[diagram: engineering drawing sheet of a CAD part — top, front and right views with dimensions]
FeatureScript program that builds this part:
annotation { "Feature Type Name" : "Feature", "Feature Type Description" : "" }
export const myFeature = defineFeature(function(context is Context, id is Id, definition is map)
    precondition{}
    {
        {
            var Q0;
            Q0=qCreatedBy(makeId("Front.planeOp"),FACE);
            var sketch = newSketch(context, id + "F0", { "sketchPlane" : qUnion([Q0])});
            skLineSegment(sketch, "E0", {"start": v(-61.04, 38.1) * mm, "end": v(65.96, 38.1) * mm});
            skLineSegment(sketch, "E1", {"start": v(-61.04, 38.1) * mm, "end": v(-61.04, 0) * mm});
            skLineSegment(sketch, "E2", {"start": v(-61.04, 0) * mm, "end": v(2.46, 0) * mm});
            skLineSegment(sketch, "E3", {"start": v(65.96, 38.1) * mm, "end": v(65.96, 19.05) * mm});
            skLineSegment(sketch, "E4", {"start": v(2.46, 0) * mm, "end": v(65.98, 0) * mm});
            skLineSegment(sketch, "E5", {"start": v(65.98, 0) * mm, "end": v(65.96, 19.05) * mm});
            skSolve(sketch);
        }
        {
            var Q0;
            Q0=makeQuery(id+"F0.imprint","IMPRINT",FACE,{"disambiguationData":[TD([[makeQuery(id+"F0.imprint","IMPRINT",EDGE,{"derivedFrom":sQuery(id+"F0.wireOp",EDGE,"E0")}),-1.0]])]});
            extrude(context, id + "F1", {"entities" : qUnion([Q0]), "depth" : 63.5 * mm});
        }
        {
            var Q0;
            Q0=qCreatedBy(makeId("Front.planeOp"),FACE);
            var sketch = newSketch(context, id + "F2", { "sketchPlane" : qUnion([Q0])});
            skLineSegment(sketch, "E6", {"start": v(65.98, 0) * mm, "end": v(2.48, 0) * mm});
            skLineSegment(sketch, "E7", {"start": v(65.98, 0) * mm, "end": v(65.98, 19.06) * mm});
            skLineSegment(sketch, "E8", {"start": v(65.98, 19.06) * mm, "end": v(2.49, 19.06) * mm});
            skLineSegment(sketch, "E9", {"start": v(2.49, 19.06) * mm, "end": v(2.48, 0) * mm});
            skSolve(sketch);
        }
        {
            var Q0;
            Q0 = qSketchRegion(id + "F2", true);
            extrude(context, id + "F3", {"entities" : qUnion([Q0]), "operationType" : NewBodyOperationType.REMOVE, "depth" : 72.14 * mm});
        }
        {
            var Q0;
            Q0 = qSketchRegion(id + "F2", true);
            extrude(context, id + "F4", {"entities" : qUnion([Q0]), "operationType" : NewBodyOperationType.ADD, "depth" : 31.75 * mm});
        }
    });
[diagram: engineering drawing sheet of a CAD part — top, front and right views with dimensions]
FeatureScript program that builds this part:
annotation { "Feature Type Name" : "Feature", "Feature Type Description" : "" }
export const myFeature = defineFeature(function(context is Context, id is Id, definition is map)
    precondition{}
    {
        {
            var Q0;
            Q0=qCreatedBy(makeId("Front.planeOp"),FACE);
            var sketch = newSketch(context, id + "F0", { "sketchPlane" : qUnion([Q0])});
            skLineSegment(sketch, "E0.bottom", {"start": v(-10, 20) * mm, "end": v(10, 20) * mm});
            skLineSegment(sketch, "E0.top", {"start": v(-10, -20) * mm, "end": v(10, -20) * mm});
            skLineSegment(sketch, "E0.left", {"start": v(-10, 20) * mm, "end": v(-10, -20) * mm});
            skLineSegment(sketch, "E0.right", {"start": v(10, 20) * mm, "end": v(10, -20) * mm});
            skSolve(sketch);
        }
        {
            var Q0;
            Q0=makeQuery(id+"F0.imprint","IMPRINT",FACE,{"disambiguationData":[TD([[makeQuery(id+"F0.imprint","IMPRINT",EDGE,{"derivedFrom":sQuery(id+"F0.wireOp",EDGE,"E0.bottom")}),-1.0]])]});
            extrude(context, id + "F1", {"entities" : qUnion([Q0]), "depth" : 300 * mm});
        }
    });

* * * * * * * * *

__Work to be completed__:
From the material above, pull out every line that contains the string "disambiguationData".

__Solution for this task__:
            Q0=makeQuery(id+"F0.imprint","IMPRINT",FACE,{"disambiguationData":[TD([[makeQuery(id+"F0.imprint","IMPRINT",EDGE,{"derivedFrom":sQuery(id+"F0.wireOp",EDGE,"E0")}),-1.0]])]});
            Q0=makeQuery(id+"F0.imprint","IMPRINT",FACE,{"disambiguationData":[TD([[makeQuery(id+"F0.imprint","IMPRINT",EDGE,{"derivedFrom":sQuery(id+"F0.wireOp",EDGE,"E0.bottom")}),-1.0]])]});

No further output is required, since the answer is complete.